John Oliver Liberal Oakville, ON

To go back to the employers, I know that we didn't ask you in your pricing, but in looking at the private sector employers, did you have any sense of the size of these firms? Were they mostly businesses with 50 or more employees? In my riding, most small businesses with one or two employees don't often provide drug coverage. Do you have any sense of the scale of the private sector firms that are providing drug coverage?

3:50 p.m.

Financial Analyst, Office of the Parliamentary Budget Officer, Library of Parliament

Carleigh Malanik

No, unfortunately not. The only statistics that we looked at and were able to provide are listed in the report. Generally, if you were going to pay a copayment or have co-insurance and things like that, we didn't really get into the scale of these programs.

3:50 p.m.

Liberal

The Chair Liberal Bill Casey

Okay. We're moving to Mr. Webber.

3:50 p.m.

Conservative

Len Webber Conservative Calgary Confederation, AB

Thank you, Mr. Chair.

I appreciate the hard work and time that has gone into this costing study.
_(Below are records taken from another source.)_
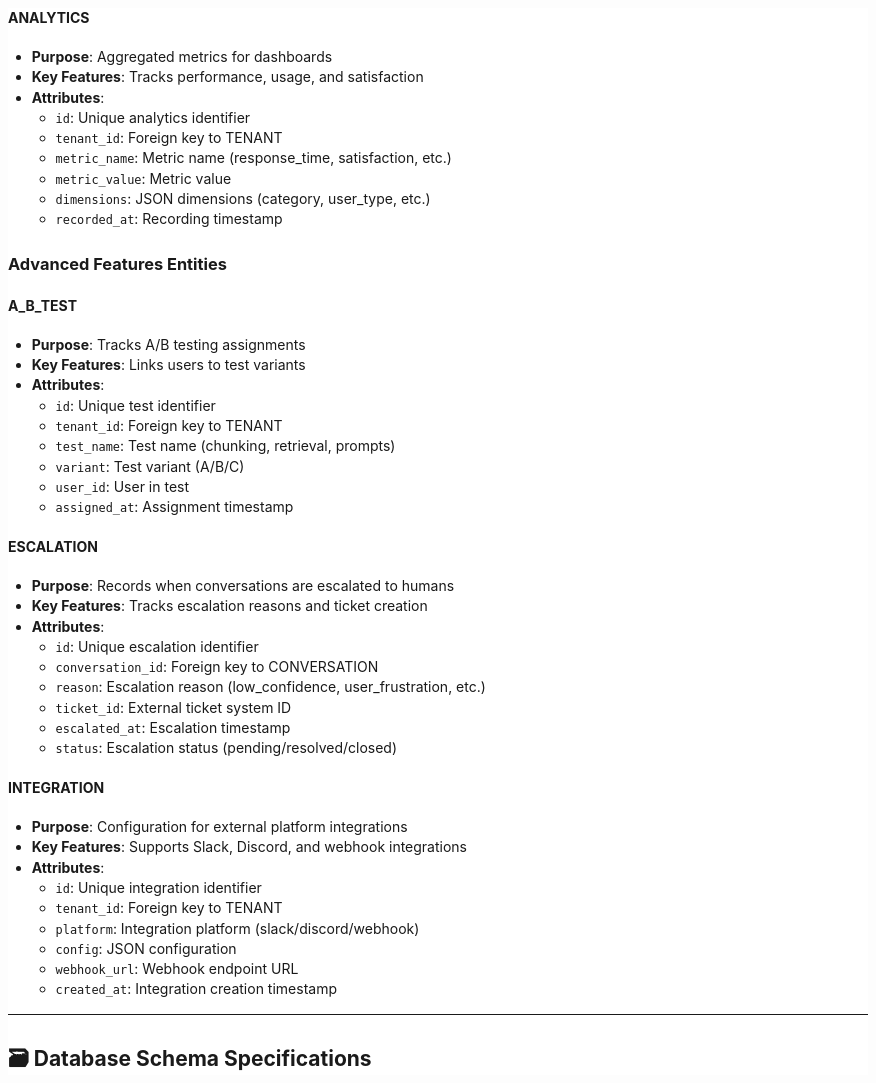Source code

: #### **ANALYTICS**

- **Purpose**: Aggregated metrics for dashboards
- **Key Features**: Tracks performance, usage, and satisfaction
- **Attributes**:
  - `id`: Unique analytics identifier
  - `tenant_id`: Foreign key to TENANT
  - `metric_name`: Metric name (response_time, satisfaction, etc.)
  - `metric_value`: Metric value
  - `dimensions`: JSON dimensions (category, user_type, etc.)
  - `recorded_at`: Recording timestamp

### **Advanced Features Entities**

#### **A_B_TEST**

- **Purpose**: Tracks A/B testing assignments
- **Key Features**: Links users to test variants
- **Attributes**:
  - `id`: Unique test identifier
  - `tenant_id`: Foreign key to TENANT
  - `test_name`: Test name (chunking, retrieval, prompts)
  - `variant`: Test variant (A/B/C)
  - `user_id`: User in test
  - `assigned_at`: Assignment timestamp

#### **ESCALATION**

- **Purpose**: Records when conversations are escalated to humans
- **Key Features**: Tracks escalation reasons and ticket creation
- **Attributes**:
  - `id`: Unique escalation identifier
  - `conversation_id`: Foreign key to CONVERSATION
  - `reason`: Escalation reason (low_confidence, user_frustration, etc.)
  - `ticket_id`: External ticket system ID
  - `escalated_at`: Escalation timestamp
  - `status`: Escalation status (pending/resolved/closed)

#### **INTEGRATION**

- **Purpose**: Configuration for external platform integrations
- **Key Features**: Supports Slack, Discord, and webhook integrations
- **Attributes**:
  - `id`: Unique integration identifier
  - `tenant_id`: Foreign key to TENANT
  - `platform`: Integration platform (slack/discord/webhook)
  - `config`: JSON configuration
  - `webhook_url`: Webhook endpoint URL
  - `created_at`: Integration creation timestamp

---

## 🗃️ **Database Schema Specifications**
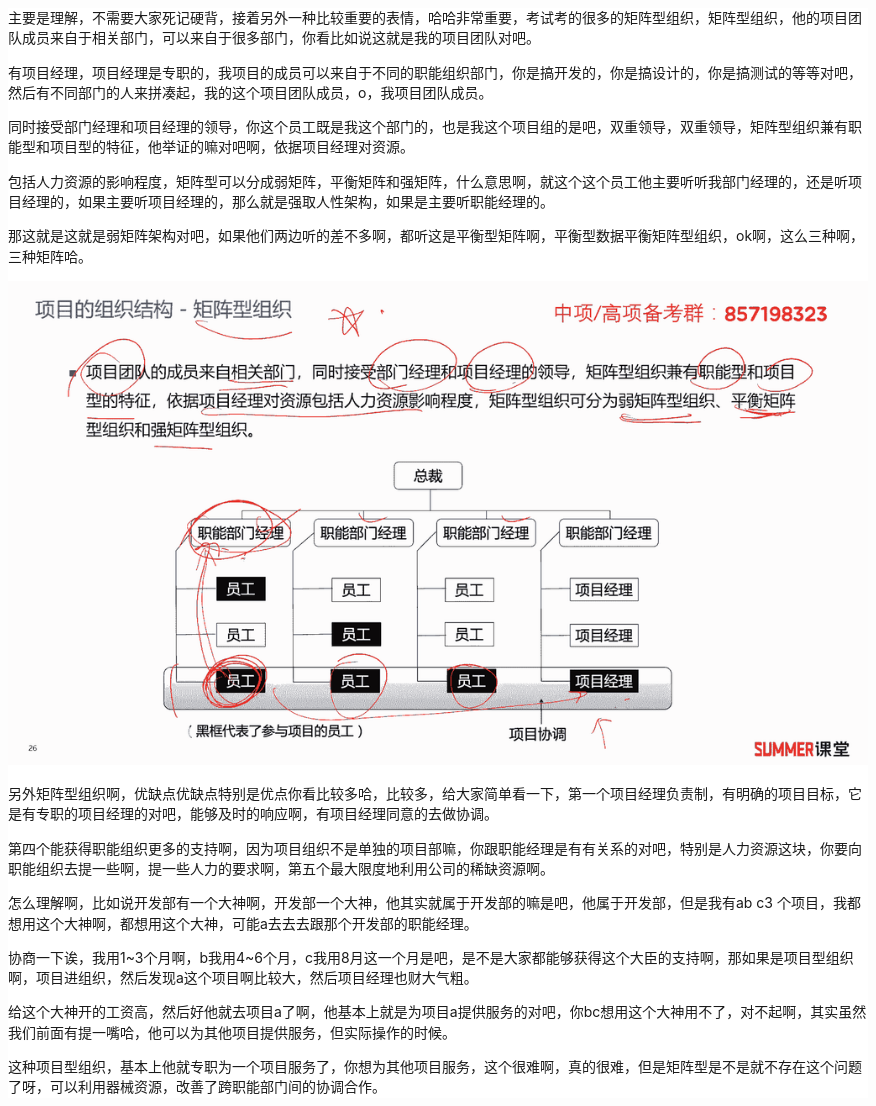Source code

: 主要是理解，不需要大家死记硬背，接着另外一种比较重要的表情，哈哈非常重要，考试考的很多的矩阵型组织，矩阵型组织，他的项目团队成员来自于相关部门，可以来自于很多部门，你看比如说这就是我的项目团队对吧。

有项目经理，项目经理是专职的，我项目的成员可以来自于不同的职能组织部门，你是搞开发的，你是搞设计的，你是搞测试的等等对吧，然后有不同部门的人来拼凑起，我的这个项目团队成员，o，我项目团队成员。

同时接受部门经理和项目经理的领导，你这个员工既是我这个部门的，也是我这个项目组的是吧，双重领导，双重领导，矩阵型组织兼有职能型和项目型的特征，他举证的嘛对吧啊，依据项目经理对资源。

包括人力资源的影响程度，矩阵型可以分成弱矩阵，平衡矩阵和强矩阵，什么意思啊，就这个这个员工他主要听听我部门经理的，还是听项目经理的，如果主要听项目经理的，那么就是强取人性架构，如果是主要听职能经理的。

那这就是这就是弱矩阵架构对吧，如果他们两边听的差不多啊，都听这是平衡型矩阵啊，平衡型数据平衡矩阵型组织，ok啊，这么三种啊，三种矩阵哈。



![](img/3c9d6af8540eed5b00dd7acc6505ee37_25.png)

另外矩阵型组织啊，优缺点优缺点特别是优点你看比较多哈，比较多，给大家简单看一下，第一个项目经理负责制，有明确的项目目标，它是有专职的项目经理的对吧，能够及时的响应啊，有项目经理同意的去做协调。

第四个能获得职能组织更多的支持啊，因为项目组织不是单独的项目部嘛，你跟职能经理是有有关系的对吧，特别是人力资源这块，你要向职能组织去提一些啊，提一些人力的要求啊，第五个最大限度地利用公司的稀缺资源啊。

怎么理解啊，比如说开发部有一个大神啊，开发部一个大神，他其实就属于开发部的嘛是吧，他属于开发部，但是我有ab c3 个项目，我都想用这个大神啊，都想用这个大神，可能a去去去跟那个开发部的职能经理。

协商一下诶，我用1~3个月啊，b我用4~6个月，c我用8月这一个月是吧，是不是大家都能够获得这个大臣的支持啊，那如果是项目型组织啊，项目进组织，然后发现a这个项目啊比较大，然后项目经理也财大气粗。

给这个大神开的工资高，然后好他就去项目a了啊，他基本上就是为项目a提供服务的对吧，你bc想用这个大神用不了，对不起啊，其实虽然我们前面有提一嘴哈，他可以为其他项目提供服务，但实际操作的时候。

这种项目型组织，基本上他就专职为一个项目服务了，你想为其他项目服务，这个很难啊，真的很难，但是矩阵型是不是就不存在这个问题了呀，可以利用器械资源，改善了跨职能部门间的协调合作。


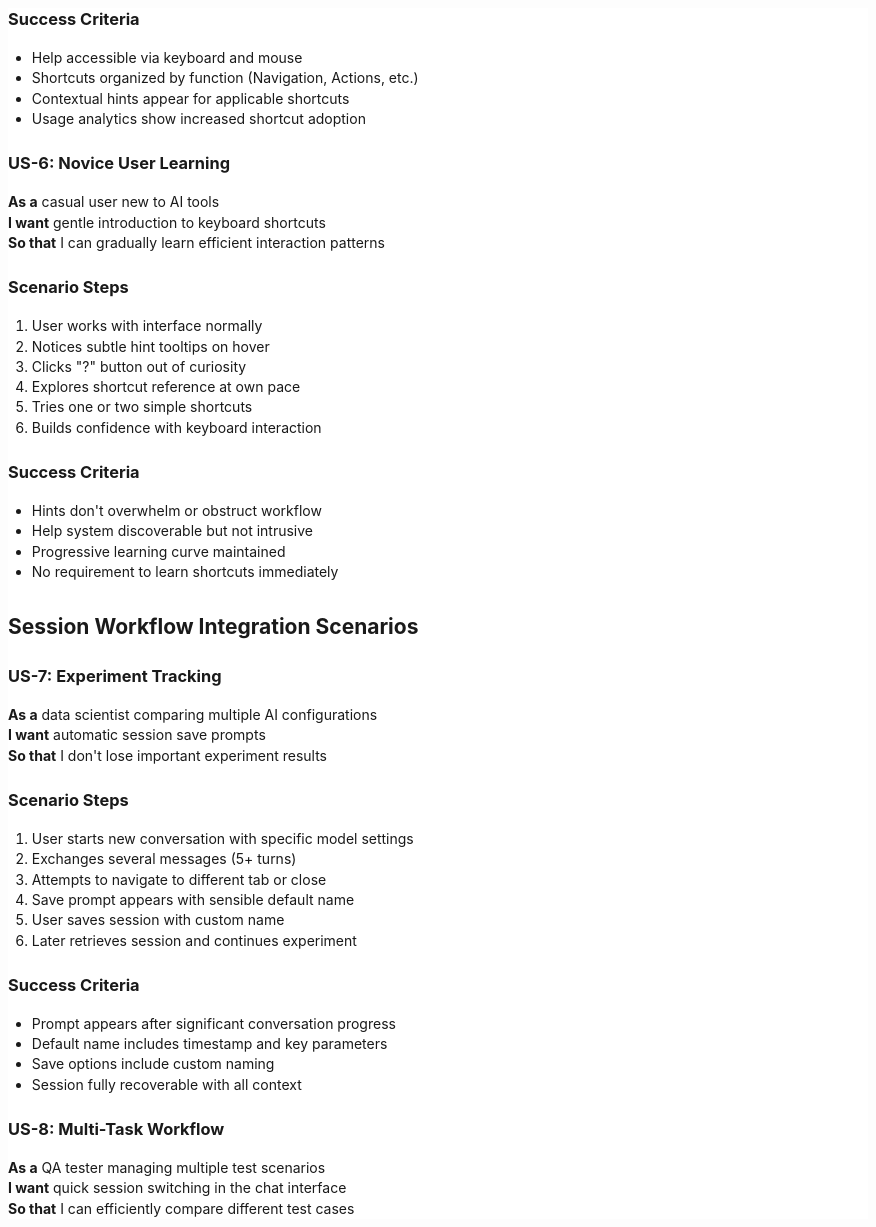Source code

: ### Success Criteria
- Help accessible via keyboard and mouse
- Shortcuts organized by function (Navigation, Actions, etc.)
- Contextual hints appear for applicable shortcuts
- Usage analytics show increased shortcut adoption

### US-6: Novice User Learning
**As a** casual user new to AI tools  
**I want** gentle introduction to keyboard shortcuts  
**So that** I can gradually learn efficient interaction patterns

### Scenario Steps
1. User works with interface normally
2. Notices subtle hint tooltips on hover
3. Clicks "?" button out of curiosity
4. Explores shortcut reference at own pace
5. Tries one or two simple shortcuts
6. Builds confidence with keyboard interaction

### Success Criteria
- Hints don't overwhelm or obstruct workflow
- Help system discoverable but not intrusive
- Progressive learning curve maintained
- No requirement to learn shortcuts immediately

## Session Workflow Integration Scenarios

### US-7: Experiment Tracking
**As a** data scientist comparing multiple AI configurations  
**I want** automatic session save prompts  
**So that** I don't lose important experiment results

### Scenario Steps
1. User starts new conversation with specific model settings
2. Exchanges several messages (5+ turns)
3. Attempts to navigate to different tab or close
4. Save prompt appears with sensible default name
5. User saves session with custom name
6. Later retrieves session and continues experiment

### Success Criteria
- Prompt appears after significant conversation progress
- Default name includes timestamp and key parameters
- Save options include custom naming
- Session fully recoverable with all context

### US-8: Multi-Task Workflow
**As a** QA tester managing multiple test scenarios  
**I want** quick session switching in the chat interface  
**So that** I can efficiently compare different test cases
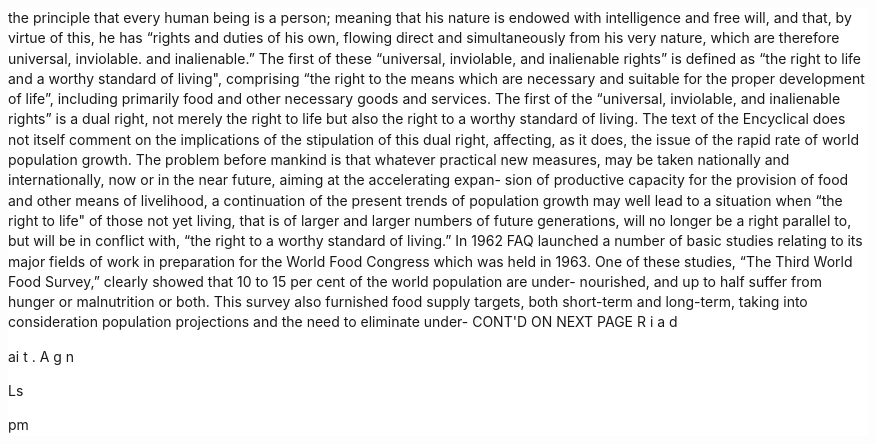the principle that every human being is a person; meaning 
that his nature is endowed with intelligence and free will, 
and that, by virtue of this, he has “rights and duties of his 
own, flowing direct and simultaneously from his very nature, 
which are therefore universal, inviolable. and inalienable.” 
The first of these “universal, inviolable, and inalienable 
rights” is defined as “the right to life and a worthy standard 
of living", comprising “the right to the means which are 
necessary and suitable for the proper development of life”, 
including primarily food and other necessary goods and 
services. 
The first of the “universal, inviolable, and inalienable 
rights” is a dual right, not merely the right to life but also 
the right to a worthy standard of living. The text of the 
Encyclical does not itself comment on the implications of 
the stipulation of this dual right, affecting, as it does, the 
issue of the rapid rate of world population growth. 
The problem before mankind is that whatever practical 
new measures, may be taken nationally and internationally, 
now or in the near future, aiming at the accelerating expan- 
sion of productive capacity for the provision of food and 
other means of livelihood, a continuation of the present 
trends of population growth may well lead to a situation 
when “the right to life" of those not yet living, that is of 
larger and larger numbers of future generations, will no 
longer be a right parallel to, but will be in conflict with, 
“the right to a worthy standard of living.” 
In 1962 FAQ launched a number of basic studies relating 
to its major fields of work in preparation for the World 
Food Congress which was held in 1963. One of these 
studies, “The Third World Food Survey,” clearly showed 
that 10 to 15 per cent of the world population are under- 
nourished, and up to half suffer from hunger or malnutrition 
or both. This survey also furnished food supply targets, 
both short-term and long-term, taking into consideration 
population projections and the need to eliminate under- 
CONT'D ON NEXT PAGE 
R
i
a
d
 
ai
t 
. 
A 
g
n
 
Ls
 
pm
I am curious to know how accurate the PBO cost forecasts have turned out to be in the past.

Can you give examples of costing projections that you have done and give me your best and worst results, preferably as a percentage of error? What is the PBO track record on costing projections? How accurate and how inaccurate has the PBO been in the past?

3:50 p.m.

Parliamentary Budget Officer, Library of Parliament

Jean-Denis Fréchette

That's a good question.

I'm looking at my senior director of costing right now. I don't think we did that kind of accuracy measure.